The death knell for the relationship was struck when a top-level re-structure at NatWest last September (MW September 13 1996) resulted in the people responsible for the scheme being ousted or sidelined. Tony Warren, who was known to have opposed the deal from the start, took over retail financial services after the departure of deputy chief executive Stuart Chandler.

Sainsbury’s announcement in October that it would launch a full own-label banking service with Bank of Scotland forced the issue for Tesco.

Pressure from the City meant that Tesco would need to respond with a wider range of financial services, and the supermarket drove hard to get NatWest to provide more own-label services.

“Tesco tried the classic, subtle negotiating tactic,” says a NatWest source, “give us this benefit tomorrow or we will de-list you.” With its less powerful allies in the bank and the City demanding a response to Sainsbury’s move, Tesco was forced to look elsewhere. By the end of last year the deal had collapsed and Tesco was talking to other banks.
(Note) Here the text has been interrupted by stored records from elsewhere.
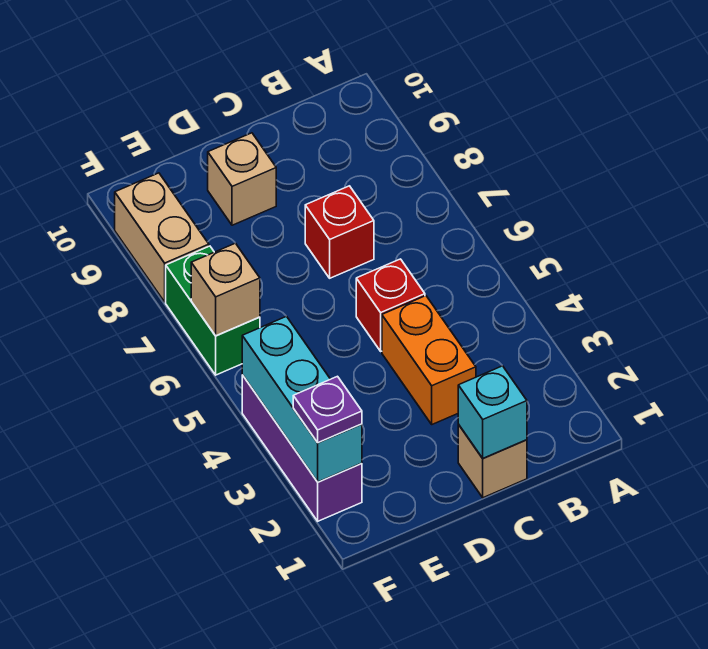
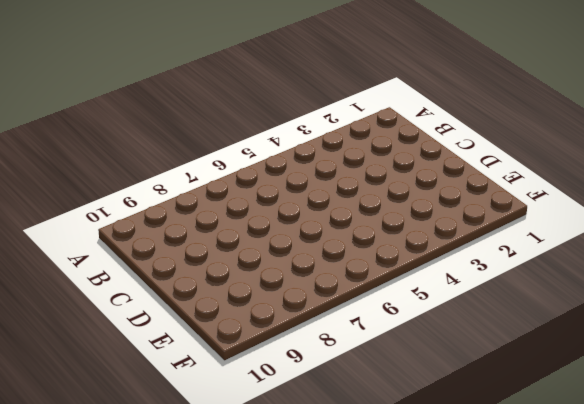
none -> tan 1x1 brick [458,425,527,498]
none -> orange 1x2 brick [382,296,476,424]
none -> red 1x1 brick [356,259,425,351]

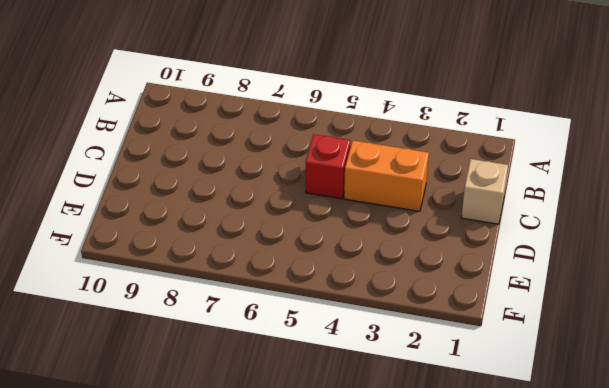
none -> red 1x1 brick [305,186,374,278]
none -> tan 1x1 brick [208,133,276,225]
none -> purple 1x3 brick [242,375,362,521]

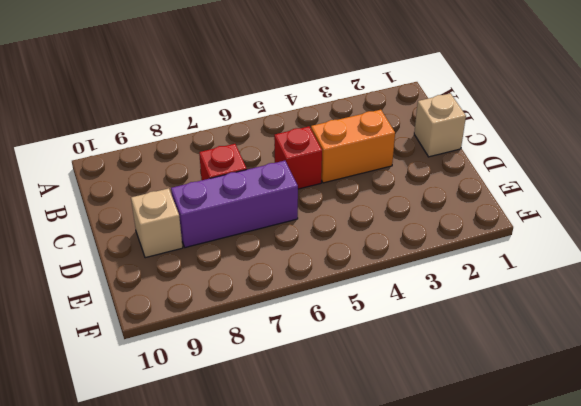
purple 1x3 brick [171,161,298,248] -> purple 1x3 brick moved to [242,375,362,521]
none -> green 1x2 brick [166,246,260,375]
none -> tan 1x2 brick [115,173,209,302]
none -> cyan 1x1 brick [458,366,527,458]

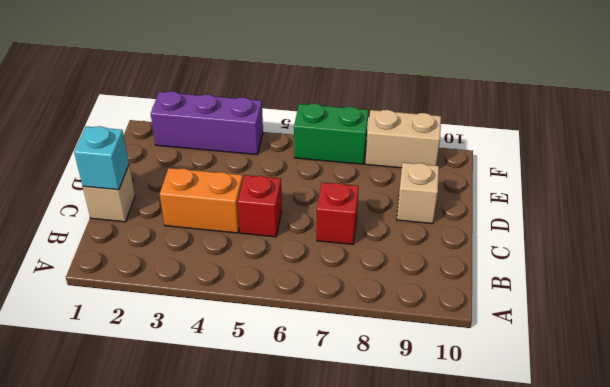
none -> cyan 1x3 brick [242,316,362,482]
none -> tan 1x1 brick [191,243,260,336]
none -> purple 1x1 plate [293,376,362,443]

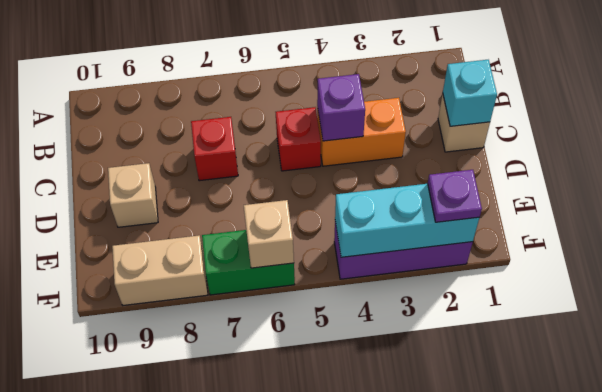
purple 1x1 brick [317,74,365,141] -> none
Until last Thursday, NatWest was still operating under the illusion that, although the deal was over, it would continue to be the financial services partner on the Clubcard Plus scheme. Demands for compensation will now be audible around NatWest’s headquarters.

Meanwhile, NatWest has continued with its co-branding strategy in the credit cards market running a co-branding unit under Tony Surridge to develop joint ventures and launching a credit card with British Airways (MW August 9 1996). At the same time, it is understood to be planning the launch of a redemption loyalty scheme similar to Goldbrand’s Goldfish card.

It is increasingly unlikely that any of the remaining big high street banks will seek “joint” ventures with the supermarkets, other than on an ad hoc basis. Asda, the last financial-service-free major supermarket, has had talks with the Royal Bank of Scotland (MW January 10), and Midland Bank (MW June 28 1996); and it is believed to have spoken to NatWest at the start of this year.

It is understood Asda will not now enter the financial services sector. A price war seems in the offing and a profits warning is extremely likely.

Neither Tesco Bank nor Sainsbury’s Bank are serious threats to any of the high street players. They will not be able to get a significant number of profitable customers to switch. MacLaurin resigned from the NatWest board, not because Tesco’s store network would compete with NatWest branches, but because a deal, which he had helped to broker and strongly endorsed, had collapsed.

So far only two Scottish banks and a former building society have signed deals with grocers. The idea that the new deal gives RBS a footprint south of the border is probably nonsense. It is highly unlikely that its brand name will appear in Tesco stores. In Tesco’s world it will be just one more own-label supplier.

From RBS’ perspective the deal indicates how desperate the bank was to become an own-label provider. The new deal involves Tesco and RBS investing up to 20m each in the first year, with the aim of making profits of around 50m in three years time.

One City analyst remarked scathingly that the own-label deal with Tesco may be part of a poison pill strategy to prevent a potential bid for RBS: “If any potential bidder gets to see the terms of the deal with Tesco,” he says, “it is likely to turn and run.”